DATA SEGMENT.
━━━━━━━━━━━━━━━━━━━━━━━━━━━━━━

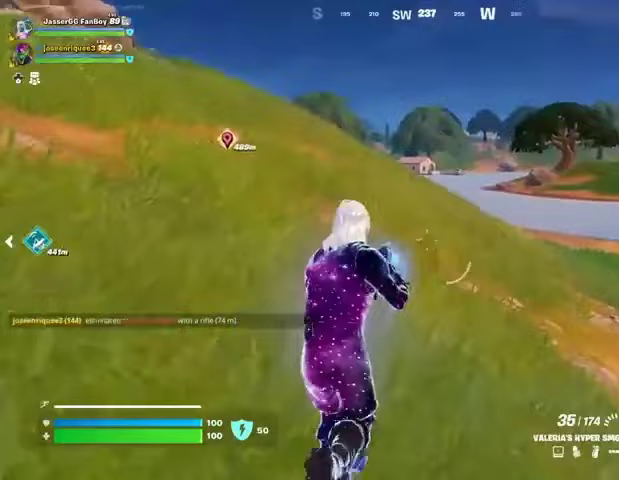
Gameplay with a controller (PlayStation layout); each line is a JSON object with the inputs held at the frame after it. "events" lists button and stick changes between this image and that frame as [ms after this image, input, new state], when the widget could be followed in between.
{"buttons": ["R1"], "left_stick": "up", "right_stick": "center", "events": [[33, "L3", "up"], [467, "R1", "down"]]}
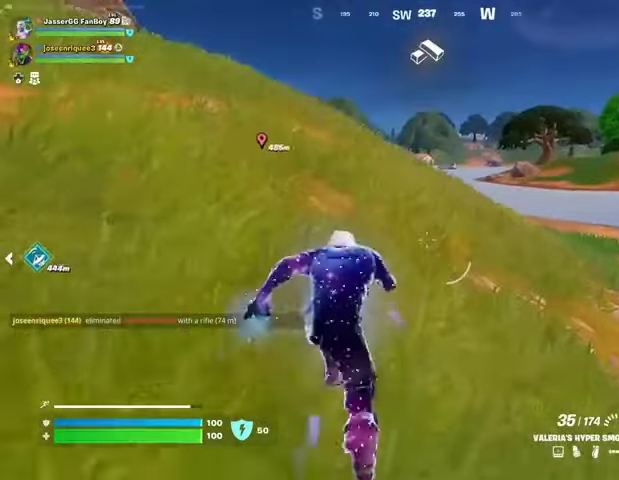
{"buttons": [], "left_stick": "center", "right_stick": "center", "events": [[67, "R1", "up"], [300, "CROSS", "down"], [300, "left_stick", "center"], [400, "CROSS", "up"]]}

━━━━━━━━━━━━━━━━━━━━━━━━━━━━━━

WHAT IS NEEDED.
Produce an exact copy of every line above, with the images left out.

OUTPUT FOR THIS EXERCISE.
Gameplay with a controller (PlayStation layout); each line is a JSON object with the inputs held at the frame after it. "events" lists button and stick changes between this image and that frame as [ms after this image, input, new state], when the widget could be followed in between.
{"buttons": ["R1"], "left_stick": "up", "right_stick": "center", "events": [[33, "L3", "up"], [467, "R1", "down"]]}
{"buttons": [], "left_stick": "center", "right_stick": "center", "events": [[67, "R1", "up"], [300, "CROSS", "down"], [300, "left_stick", "center"], [400, "CROSS", "up"]]}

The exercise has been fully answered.